Nancy is able to accept what Leo offers, which is an exploration of intimacy, both sexual and other. But it’s an intimacy with limitations or boundaries, a professional intimacy because he’s doing his job. He has parts of himself that he allows to be shared for the experience and parts that he protects or are off the table. His professional intimacy is not a lie, it’s a boundary. And a fair enough one. When that boundary gets broken, he has to choose how he will respond.

Sex and the body are fundamental to the film and I feel grateful to have had two actors who also felt this and were ready, to be frank, and revealed. Leo brings into this interaction a view of sex/touching/pleasure as something that tips over into all interaction – there isn’t a line you step over into sex, it is part of the conversation, always with consent.
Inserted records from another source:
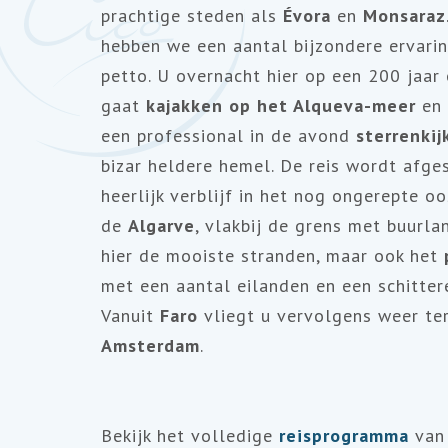
prachtige steden als
Évora
en
Monsaraz
hebben we een aantal bijzondere ervarin
petto. U overnacht hier op een 200 jaar
gaat
kajakken op het Alqueva-meer
en
een professional in de avond
sterrenki
bizar heldere hemel. De reis wordt afge
heerlijk verblijf in het nog ongerepte oo
de
Algarve
, vlakbij de grens met buurla
hier de mooiste stranden, maar ook het
met een aantal eilanden en een schitter
Vanuit
Faro
vliegt u vervolgens weer te
Amsterdam
.
Bekijk het volledige
reisprogramma
van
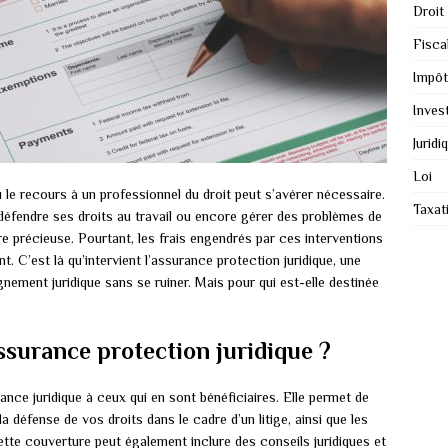
Droit
Fiscal
Impôt
Inves
Juridi
Loi
 le recours à un professionnel du droit peut s’avérer nécessaire.
Taxat
, défendre ses droits au travail ou encore gérer des problèmes de
e précieuse. Pourtant, les frais engendrés par ces interventions
 C’est là qu’intervient l’assurance protection juridique, une
ement juridique sans se ruiner. Mais pour qui est-elle destinée
ssurance protection juridique ?
ance juridique à ceux qui en sont bénéficiaires. Elle permet de
la défense de vos droits dans le cadre d’un litige, ainsi que les
ette couverture peut également inclure des conseils juridiques et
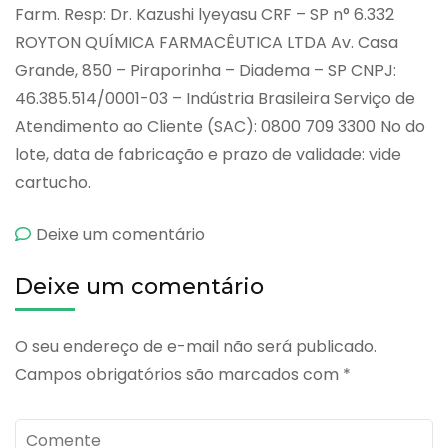
Farm. Resp: Dr. Kazushi lyeyasu CRF – SP n° 6.332
ROYTON QUÍMICA FARMACÊUTICA LTDA Av. Casa
Grande, 850 – Piraporinha – Diadema – SP CNPJ:
46.385.514/0001-03 – Indústria Brasileira Serviço de
Atendimento ao Cliente (SAC): 0800 709 3300 No do
lote, data de fabricação e prazo de validade: vide
cartucho.
emRoyflex
Deixe um comentário
Deixe um comentário
O seu endereço de e-mail não será publicado.
Campos obrigatórios são marcados com
*
Comente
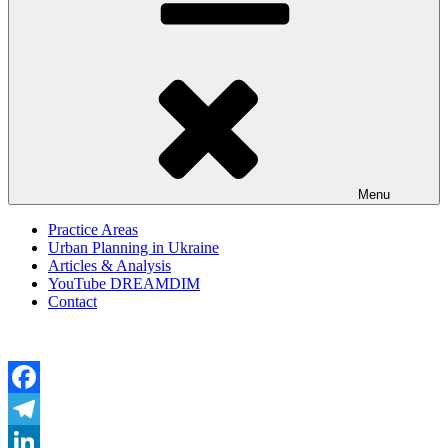
Menu
Practice Areas
Urban Planning in Ukraine
Articles & Analysis
YouTube DREAMDIM
Contact
Facebook
Telegram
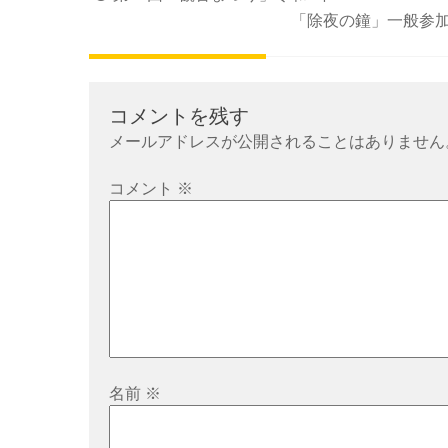
稿
「除夜の鐘」一般参
ナ
ビ
ゲ
コメントを残す
ー
メールアドレスが公開されることはありません
シ
ョ
コメント
※
ン
名前
※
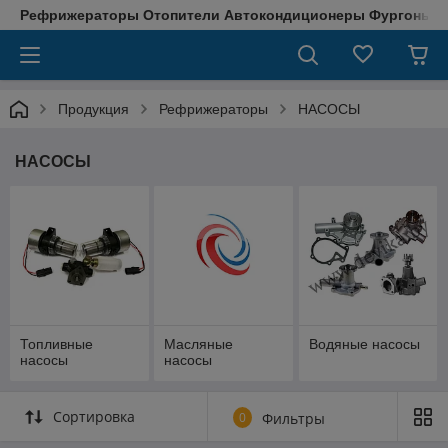
Рефрижераторы Отопители Автокондиционеры Фургоны М
Продукция
Рефрижераторы
НАСОСЫ
НАСОСЫ
Топливные
Масляные
Водяные насосы
насосы
насосы
Сортировка
0
Фильтры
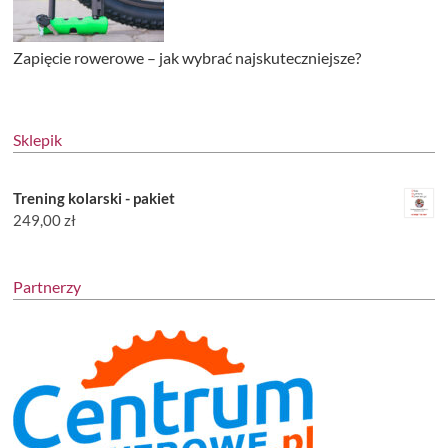
Zapięcie rowerowe – jak wybrać najskuteczniejsze?
Sklepik
Trening kolarski - pakiet
249,00
zł
Partnerzy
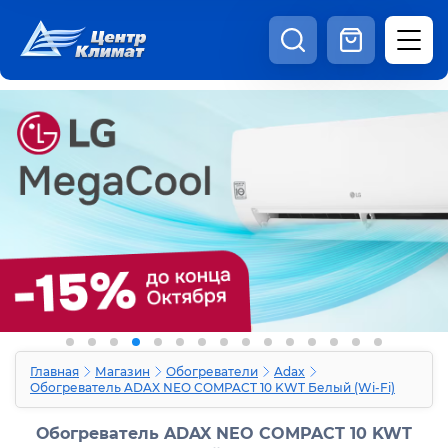
8:00 - 20:00
Шоурум
Каталог
Наши видео
+7 (495) 150-69-19
zakaz@centrclimat.ru
Статьи
Вакансии
Наши работы
Отзывы
Доставка и оплата
Оферта
Контакты
Главная
Магазин
Обогреватели
Adax
Обогреватель ADAX NEO COMPACT 10 KWT Белый (Wi-Fi)
Обогреватель ADAX NEO COMPACT 10 KWT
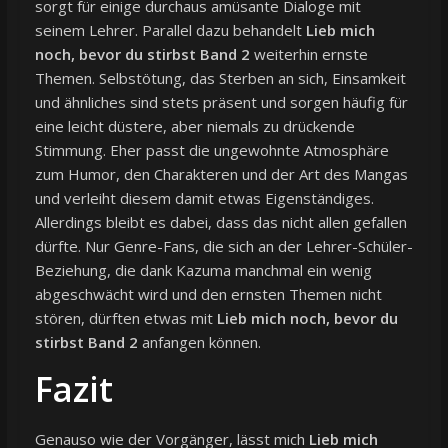
sorgt für einige durchaus amüsante Dialoge mit
seinem Lehrer. Parallel dazu behandelt
Lieb mich
noch, bevor du stirbst Band 2
weiterhin ernste
Themen. Selbstötung, das Sterben an sich, Einsamkeit
und ähnliches sind stets präsent und sorgen häufig für
eine leicht düstere, aber niemals zu drückende
Stimmung. Eher passt die ungewohnte Atmosphäre
zum Humor, den Charakteren und der Art des Mangas
und verleiht diesem damit etwas Eigenständiges.
Allerdings bleibt es dabei, dass das nicht allen gefallen
dürfte. Nur Genre-Fans, die sich an der Lehrer-Schüler-
Beziehung, die dank Kazuma manchmal ein wenig
abgeschwächt wird und den ernsten Themen nicht
stören, dürften etwas mit
Lieb mich noch, bevor du
stirbst Band 2
anfangen können.
Fazit
Genauso wie der Vorgänger, lässt mich
Lieb mich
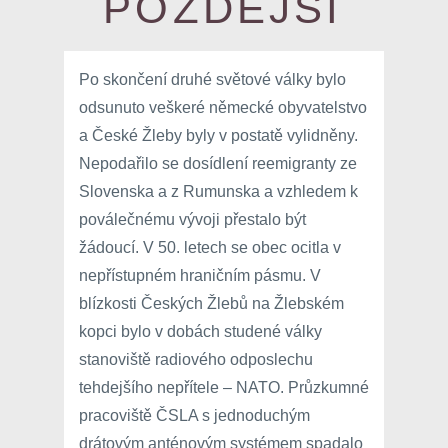
POZDĚJŠÍ
Po skončení druhé světové války bylo
odsunuto veškeré německé obyvatelstvo
a České Žleby byly v postatě vylidněny.
Nepodařilo se dosídlení reemigranty ze
Slovenska a z Rumunska a vzhledem k
poválečnému vývoji přestalo být
žádoucí. V 50. letech se obec ocitla v
nepřístupném hraničním pásmu. V
blízkosti Českých Žlebů na Žlebském
kopci bylo v dobách studené války
stanoviště radiového odposlechu
tehdejšího nepřítele – NATO. Průzkumné
pracoviště ČSLA s jednoduchým
drátovým anténovým systémem spadalo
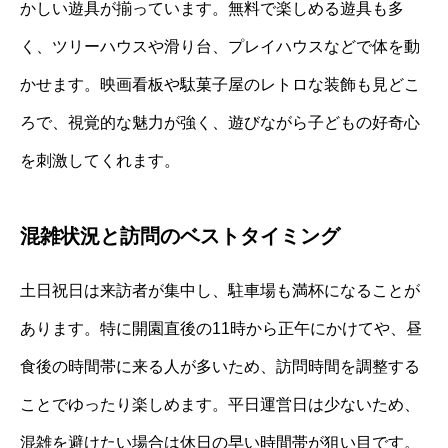
かしい遊具が揃っています。無料で楽しめる遊具も多
く、ツリーハウスや滑り台、プレイハウスなどで体を動
かせます。映画看板や駄菓子屋のレトロな装飾も見どこ
ろで、視覚的な魅力が強く、遊びながら子どもの好奇心
を刺激してくれます。
混雑状況と訪問のベストタイミング
土日祝日は来訪者が集中し、駐車場も満杯になることが
あります。特に開園直後の11時から正午にかけてや、昼
食後の時間帯に来る人が多いため、訪問時間を調整する
ことでゆったり楽しめます。平日運営日は少ないため、
混雑を避けたい場合は休日の早い時間帯が狙い目です。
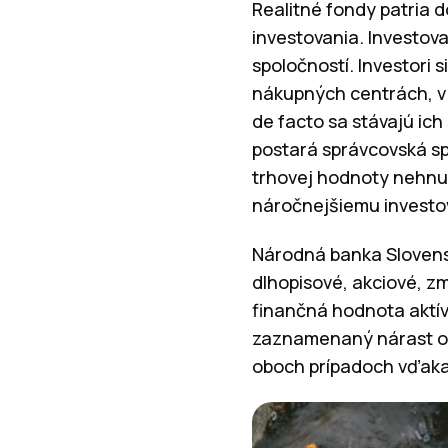
Realitné fondy patria 
investovania. Investov
spoločností. Investori 
nákupných centrách, v 
de facto sa stávajú ich
postará správcovská sp
trhovej hodnoty nehnut
náročnejšiemu investov
Národná banka Slovensk
dlhopisové, akciové, z
finančná hodnota aktív
zaznamenaný nárast obj
oboch prípadoch vďaka 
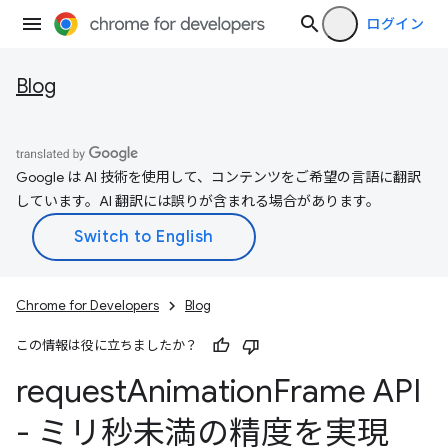
ログイン
Blog
Google は AI 技術を使用して、コンテンツをご希望の言語に翻訳
しています。AI 翻訳には誤りが含まれる場合があります。
Chrome for Developers
Blog
この情報は役に立ちましたか？
request
Animation
Frame API
- ミリ秒未満の精度を実現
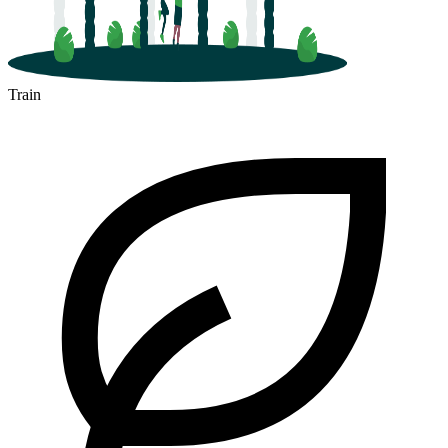
Train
His youthful, healthy vision of sex is much less delineated than Nancy (and some of our audience) might expect. Nancy has a massive shift in her own relationship with her body. Having been soaked in a culture that teaches us to be ashamed and wants to control and change our bodies, it’s a joy to watch Nancy find pleasure in and appreciation of hers.

In this film what is sexy is intimacy; the thrill, touch, sensations, the way someone can take your breath away and the reality of two human bodies removed from the signs and symbols of what we are supposed to think is sexy, publicly. How are two bodies and two humans together sexy for real? What happens when two people explore how something feels without limitations of what it is supposed to be or look like? We explore the specificity of these two people exploring the oddities of erotic response which can be funny, moving and arousing.

Visually we were really going for pleasure – shifting light across walls and bodies, revealing the two, reflections of the outside world on windows, bodies, hands, tiny gestures and expressions that allow us into the world of the characters, never viewing from a distance, never cold. Inside our hotel room is not stale or ordinary but it is neutral, a space for the characters to explore and we never wanted to overpower them. Though the cinematography shifts from the early more composed frames that the characters inhabit, to the more intimate, urgent style later on the texture of the skin, fabric, glass, of the flesh is ever-present.

I give my thanks to my collaborators Director of Photography and Editor Bryan Mason, Production designer Miren Maranon and costume designer Sian Jenkins for the nuance and talents they used in creating this world with me.

I think this film is fun and warm with strong performances and I also think it is fresh, with characters who feel familiar and new all at once. My hope is that the audience arrives thinking it will be fun and a bit sexy, but they will leave having felt invigorated, provoked, empowered and uplifted. And also having laughed a lot. And maybe they were a bit aroused too, not by looking at, but by feeling like. And that maybe, they open themselves up just a tiny bit more to others and to themselves.